Recently back from a world tour (at his own expense), during which he saw that tuberculosis is still riding high and fast in almost every country, Dr. O'Brien is convinced that the only hope of wiping out the disease lies in mass vaccination with the vaccine called BCG (for bacillus of Calmette and Guérin, the French scientists who developed it from 1908 to 1924). But health officials in the U.S., O'Brien charges, have neglected using BCG "through ignorance of its efficiency and misunderstandings* regarding its harmlessness."
BCG is of no help to people who already have tuberculosis. But many bacteriologists and doctors believe that if every infant in the world were to be vaccinated with BCG, the disease would be wiped out completely within a few generations.
Said Dr. O'Brien: "Let us have the honesty to accept the futility of our present methods alone, and the courage to embark immediately on a program of extensive BCG vaccinations, without which tuberculosis will present the same problems a thousand years from now as it does today. Unless we use vaccination as in smallpox and diphtheria, there is, in my opinion, no hope . . ."

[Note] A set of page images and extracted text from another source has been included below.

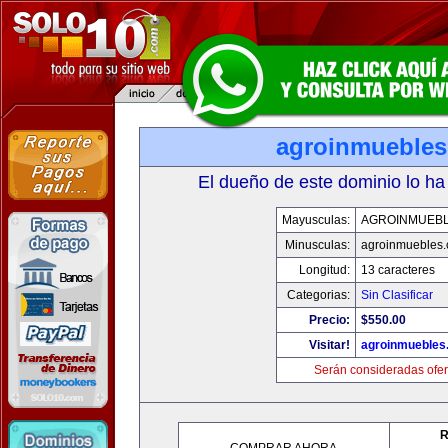
agroinmueble
El dueño de este dominio lo ha
Mayusculas:
AGROINMUEB
Minusculas:
agroinmuebles
Longitud:
13 caracteres
Categorias:
Sin Clasificar
Precio:
$550.00
Visitar!
agroinmuebles
Serán consideradas ofer
R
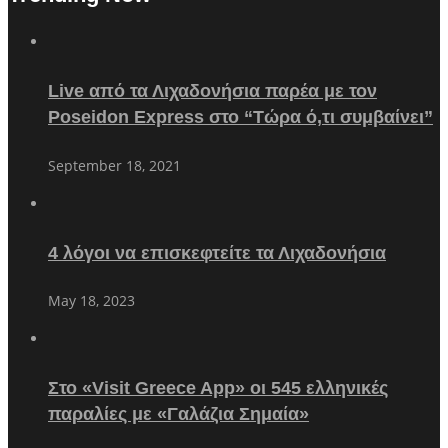
Live από τα Λιχαδονήσια παρέα με τον
Poseidon Express στο “Τώρα ό,τι συμβαίνει”
September 18, 2021
4 λόγοι να επισκεφτείτε τα Λιχαδονήσια
May 18, 2023
Στο «Visit Greece App» οι 545 ελληνικές
παραλίες με «Γαλάζια Σημαία»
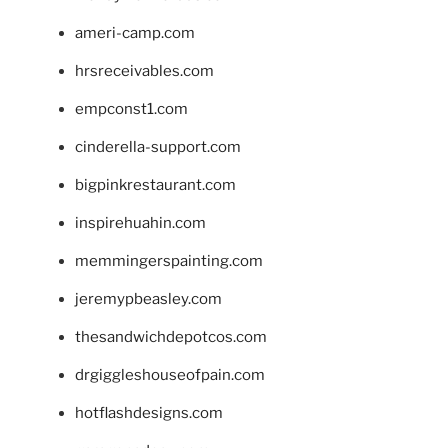
ameri-camp.com
hrsreceivables.com
empconst1.com
cinderella-support.com
bigpinkrestaurant.com
inspirehuahin.com
memmingerspainting.com
jeremypbeasley.com
thesandwichdepotcos.com
drgiggleshouseofpain.com
hotflashdesigns.com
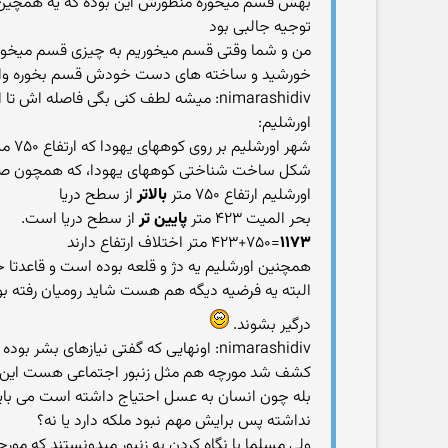
بهش قسم میخوره منظورش این بوده که یه همچین کسی
توجیه جالبی بود
من و شما وقتی قسم میخوریم به چیزی قسم میخوریم 
خورشید و ساخته های دست خودش قسم بخوره و
nimarashidiv: میشه لطف کنی بگی فاصله اش تا اونجا چقدره دو سرزمین در کنار هم
اورشلیم:
شهر
شکل‏ ساخت ‌شناختی کوههای یهودا، که همچون صخره‌
اورشلیم ارتفاع ‏۷۵۰ متر
بالاتر
از سطح دریا
بحر المیت ۴۲۳ متر
پایین تر
از سطح دریا است.
۱۱۷۳
=۴۲۳+۷۵۰ متر اختلاف ارتفاع دارند
همچنین اورشلیم یه دژ و قلعه بوده است و قاعدتا جنگ باید در نزدیک
البته یه فرضیه دیگه هم هست شاید رومیان رفته بود
درگیر بشوند.
nimarashidiv: اونهایی که گفتی نیازها
کشف شد مورچه هم مثل زنبور اجتماعی هست این
بله چون انسان به عسل احتیاج داشته است می بای
نداشته پس برایش مهم نبود ملکه دارد یا نه؟
ولی مسلما با نگاه کردن به زنبور میدونستند که مورچ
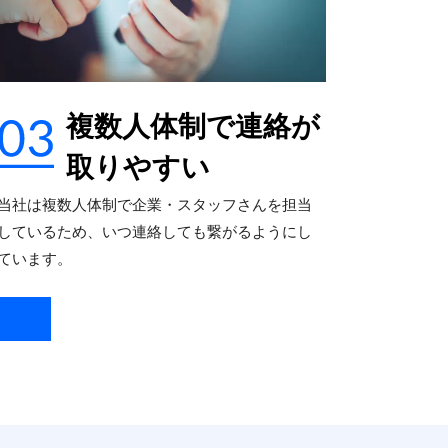
複数人体制で連絡が
取りやすい
当社は複数人体制で企業・スタッフさんを担当
しているため、いつ連絡しても繋がるようにし
ています。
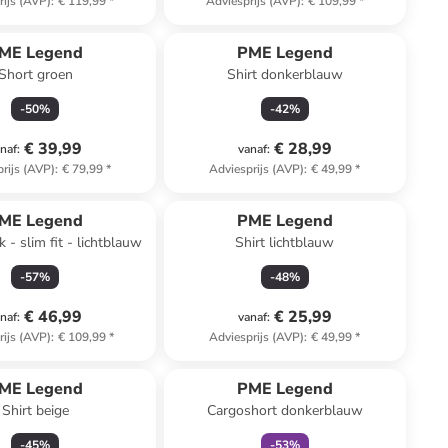
rijs (AVP)
:
€ 119,99
*
Adviesprijs (AVP)
:
€ 109,99
*
ME Legend
PME Legend
Short groen
Shirt donkerblauw
-
50
%
-
42
%
€ 39,99
€ 28,99
naf
:
vanaf
:
rijs (AVP)
:
€ 79,99
*
Adviesprijs (AVP)
:
€ 49,99
*
ME Legend
PME Legend
 - slim fit - lichtblauw
Shirt lichtblauw
-
57
%
-
48
%
€ 46,99
€ 25,99
naf
:
vanaf
:
rijs (AVP)
:
€ 109,99
*
Adviesprijs (AVP)
:
€ 49,99
*
family
exclusief
ME Legend
PME Legend
Shirt beige
Cargoshort donkerblauw
-
45
%
-
53
%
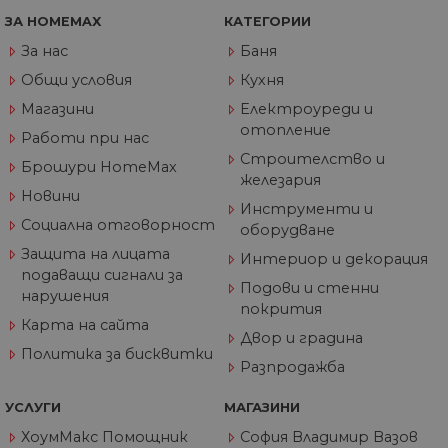
из
те
ЗА HOMEMAX
КАТЕГОРИИ
G_ENABLED_IDPS
1 година
Изп
Google LLC
За нас
Баня
1 месец
вл
.www.home-
max.bg
Общи условия
Кухня
VISITOR_PRIVACY_METADATA
5 месеца
Та
YouTube
Магазини
Електроуреди и
4
из
.youtube.com
отопление
седмици
съ
Работи при нас
съ
по
Строителство и
Брошури HomeMax
Google Privacy Policy
из
железария
по
Новини
тя
Инструменти и
вз
Социална отговорност
със
оборудване
за
Защита на лицата
съ
Интериор и декорация
по
подаващи сигнали за
от
Подови и стенни
нарушения
ра
покрития
по
Карта на сайта
на
Двор и градина
по
Политика за бисквитки
ка
Разпродажба
че
пр
се 
УСЛУГИ
МАГАЗИНИ
бъ
ХоумМакс Помощник
София Владимир Вазов
CookieScriptConsent
1 година
Та
CookieScript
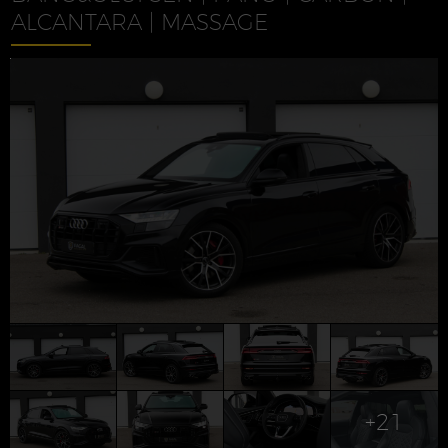
ALCANTARA | MASSAGE
+21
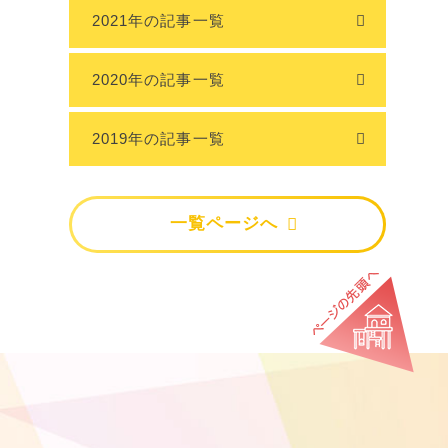
2021年の記事一覧
2020年の記事一覧
2019年の記事一覧
一覧ページへ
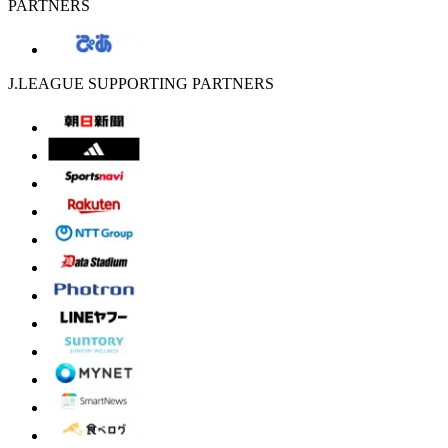
PARTNERS
J.LEAGUE SUPPORTING PARTNERS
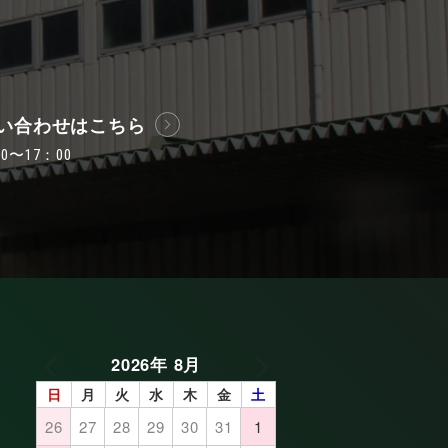
い合わせはこちら
〜17：00
2026年 8月
日
月
火
水
木
金
土
26
27
28
29
30
31
1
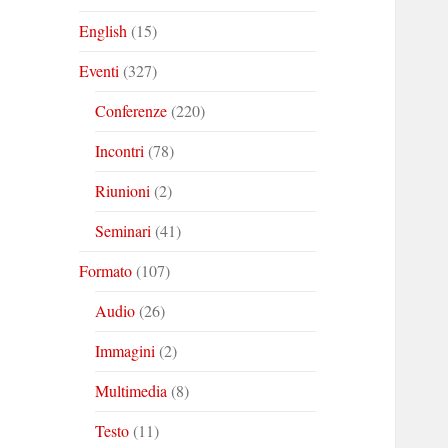
English
(15)
Eventi
(327)
Conferenze
(220)
Incontri
(78)
Riunioni
(2)
Seminari
(41)
Formato
(107)
Audio
(26)
Immagini
(2)
Multimedia
(8)
Testo
(11)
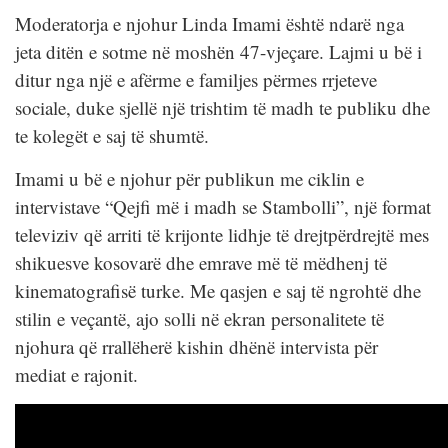
Moderatorja e njohur Linda Imami është ndarë nga
jeta ditën e sotme në moshën 47-vjeçare. Lajmi u bë i
ditur nga një e afërme e familjes përmes rrjeteve
sociale, duke sjellë një trishtim të madh te publiku dhe
te kolegët e saj të shumtë.
Imami u bë e njohur për publikun me ciklin e
intervistave “Qejfi më i madh se Stambolli”, një format
televiziv që arriti të krijonte lidhje të drejtpërdrejtë mes
shikuesve kosovarë dhe emrave më të mëdhenj të
kinematografisë turke. Me qasjen e saj të ngrohtë dhe
stilin e veçantë, ajo solli në ekran personalitete të
njohura që rrallëherë kishin dhënë intervista për
mediat e rajonit.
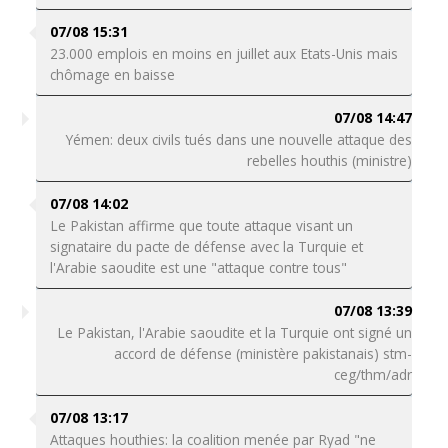
07/08 15:31
23.000 emplois en moins en juillet aux Etats-Unis mais
chômage en baisse
07/08 14:47
Yémen: deux civils tués dans une nouvelle attaque des
rebelles houthis (ministre)
07/08 14:02
Le Pakistan affirme que toute attaque visant un
signataire du pacte de défense avec la Turquie et
l'Arabie saoudite est une "attaque contre tous"
07/08 13:39
Le Pakistan, l'Arabie saoudite et la Turquie ont signé un
accord de défense (ministère pakistanais) stm-
ceg/thm/adr
07/08 13:17
Attaques houthies: la coalition menée par Ryad "ne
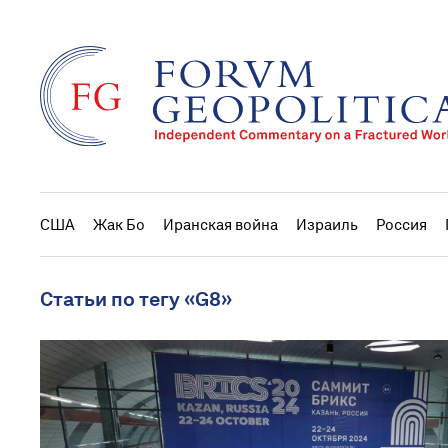
США
Жак Бо
Иранская война
Израиль
Россия
Статьи по тегу «G8»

One of the major jobs done thus far by BCG has been in occupied Japan, where some 31 million BCG vaccinations have been given since V-J day. In the vaccinated group, mortality has been cut by 88%. Three laboratories in the U.S. manufacture BCG, but so far the U.S. Public Health Service has not licensed them to distribute the culture for mass vaccinations. Dr. William G. Workman, chief of biologics control of the P.H.S., said in Washington last week that he did not know exactly when P.H.S. approval would be given.
* The vaccine's reputation suffered a serious setback in Lübeck, Germany, in 1930, when 72 of 251 infants died after being vaccinated with what was thought to be BCG. Investigation proved that the children had been vaccinated with another culture, but the outcry was so great throughout the world that BCG was regarded with suspicion for years.